Santa Marta Climate Conference:

Representatives from over 50 countries, accounting for nearly 50% of global GDP, gathered in Santa Marta, Colombia, for the First International Conference on Transitioning Away from Fossil Fuels.

  • The conference was born out of growing frustration with the slow, consensus-bound negotiations of the United Nations Framework Convention on Climate Change (UNFCCC) Conferences of the Parties (CoPs), which have frequently stalled on the issue of fossil fuel phase-out.
  • Santa Marta Climate Conference is The First International Conference on Transitioning Away from Fossil Fuels was co-hosted by Colombia and the Netherlands.
  • It was conceptualized as a “safe harbour” for a “coalition of the willing” countries ready to take concrete steps to phase out fossil fuels, bypassing the political deadlocks of traditional UN climate summits.

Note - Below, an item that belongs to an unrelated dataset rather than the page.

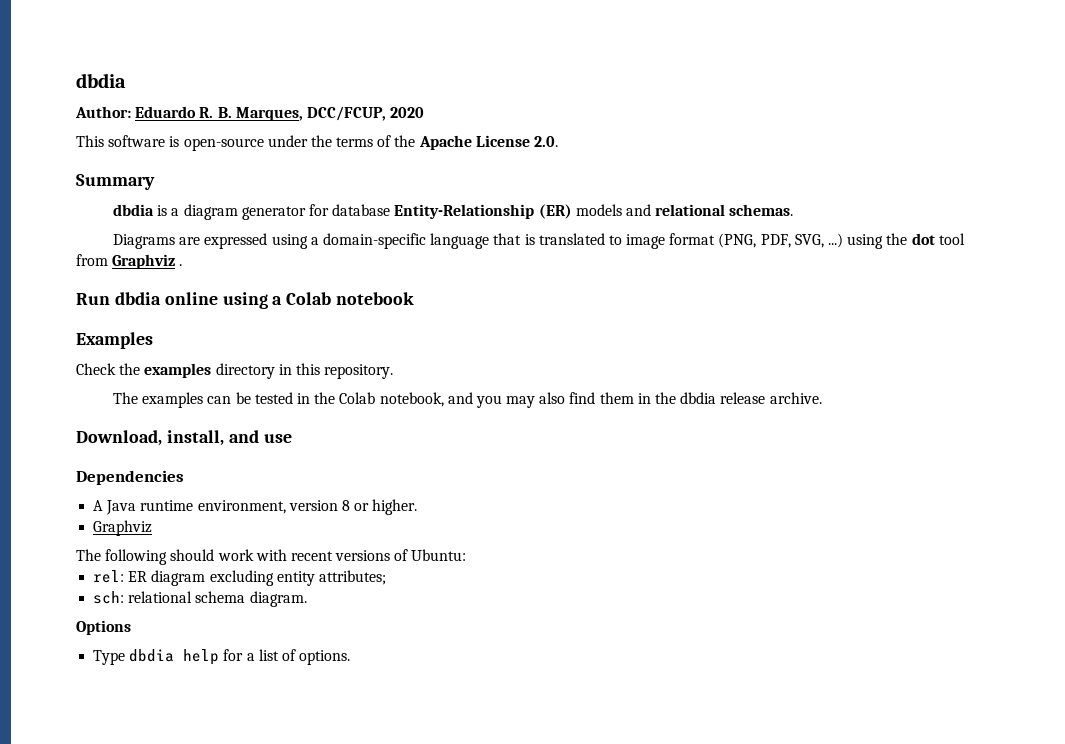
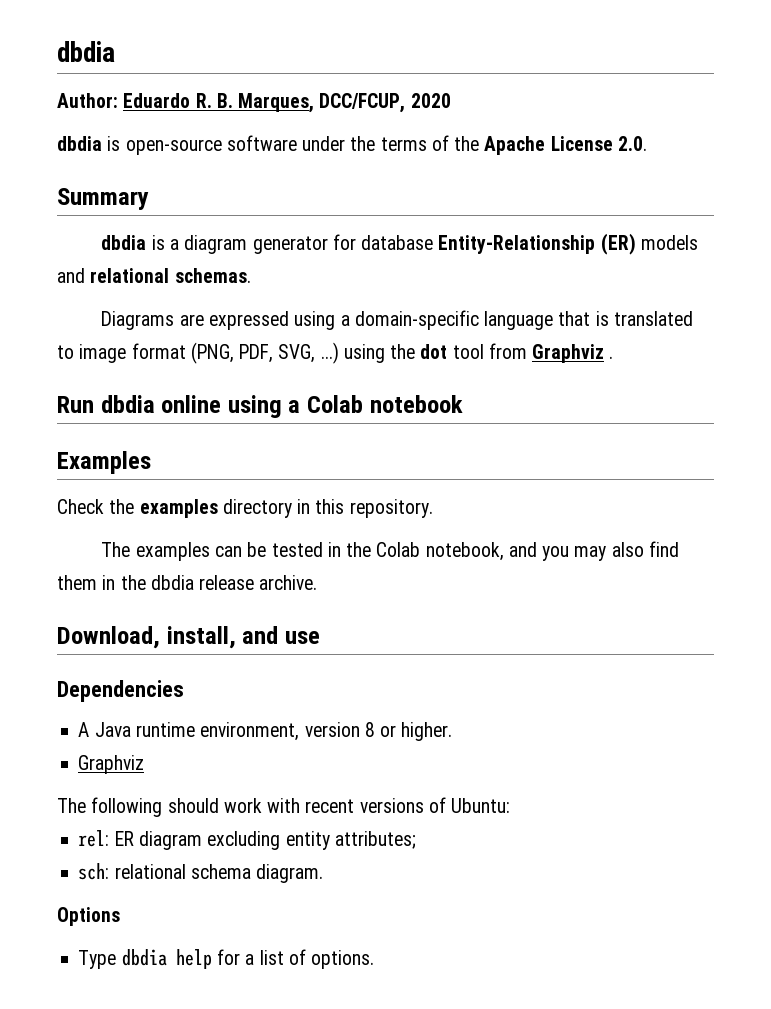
[76,135,166,147] This software -> [57,136,102,151] dbdia
(264, 144) none -> [226,135,297,151] software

  • Objective is to develop practical, national, and international roadmaps to end the use of fossil fuels and shift towards renewable energy systems, aligning trade and finance policies with green transitions.
  • There was growing momentum for a Fossil Fuel Non-Proliferation Treaty, especially from Small Island Developing States (SIDS), to address supply-side governance gaps.
  • Participants stressed aligning trade, finance, and carbon pricing with green transition goals, including phasing out fossil fuel subsidies, while calling for financial and technical support for developing countries to ensure an equitable shift to zero-carbon pathways.
  • France has launched Europe’s first fuel-by-fuel fossil exit roadmap, confirming coal will end by 2030, oil by 2045 and gas by 2050.